Job> Copy out every line of the records in which "KiCad" can be found.
═══ Material provided
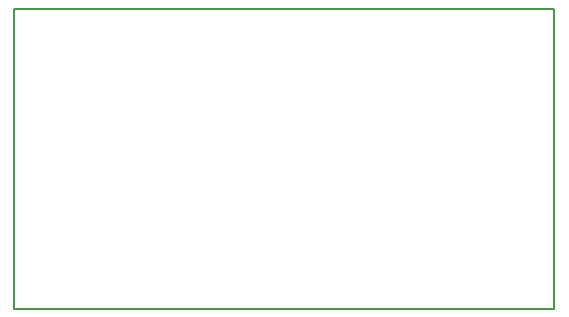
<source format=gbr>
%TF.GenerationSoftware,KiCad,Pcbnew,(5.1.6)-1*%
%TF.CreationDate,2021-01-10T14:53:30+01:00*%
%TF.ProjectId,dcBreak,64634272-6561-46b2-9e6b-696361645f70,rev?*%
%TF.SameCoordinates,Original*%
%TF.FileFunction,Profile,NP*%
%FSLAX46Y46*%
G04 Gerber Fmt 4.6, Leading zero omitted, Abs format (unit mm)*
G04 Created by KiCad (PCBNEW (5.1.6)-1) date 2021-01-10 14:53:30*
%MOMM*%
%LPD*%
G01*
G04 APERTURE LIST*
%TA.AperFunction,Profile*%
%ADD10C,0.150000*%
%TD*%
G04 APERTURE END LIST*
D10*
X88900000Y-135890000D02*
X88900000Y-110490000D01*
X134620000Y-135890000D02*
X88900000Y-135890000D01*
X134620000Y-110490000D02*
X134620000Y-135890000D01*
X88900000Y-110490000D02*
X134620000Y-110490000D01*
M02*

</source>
══════
═══ Material provided
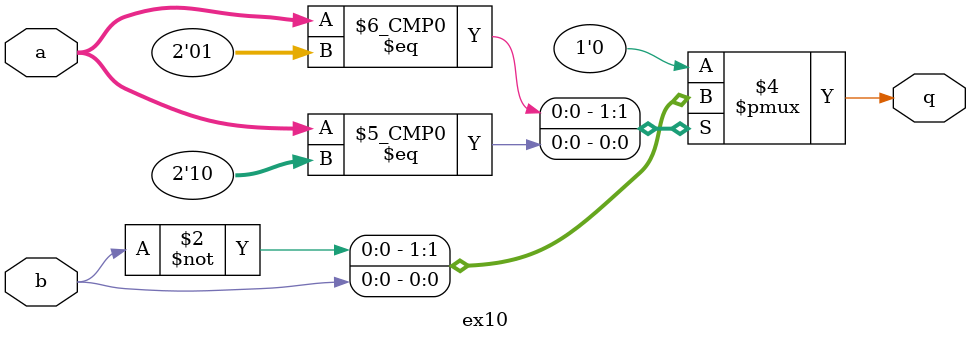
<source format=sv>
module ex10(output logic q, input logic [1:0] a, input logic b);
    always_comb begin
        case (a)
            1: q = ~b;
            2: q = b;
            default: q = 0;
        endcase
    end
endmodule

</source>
══════
═══ Material provided
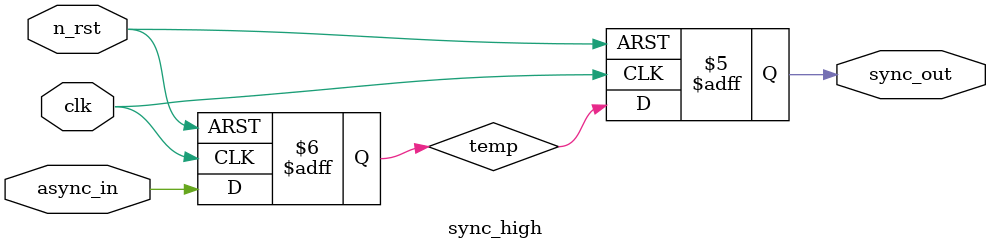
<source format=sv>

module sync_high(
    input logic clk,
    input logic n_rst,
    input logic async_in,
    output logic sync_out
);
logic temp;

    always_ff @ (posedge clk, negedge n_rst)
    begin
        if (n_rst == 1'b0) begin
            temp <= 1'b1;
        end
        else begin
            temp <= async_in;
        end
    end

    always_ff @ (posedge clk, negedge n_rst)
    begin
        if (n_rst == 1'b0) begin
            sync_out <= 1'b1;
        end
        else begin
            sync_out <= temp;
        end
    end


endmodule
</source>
══════
Your solution>
%TF.GenerationSoftware,KiCad,Pcbnew,(5.1.6)-1*%
G04 Created by KiCad (PCBNEW (5.1.6)-1) date 2021-01-10 14:53:30*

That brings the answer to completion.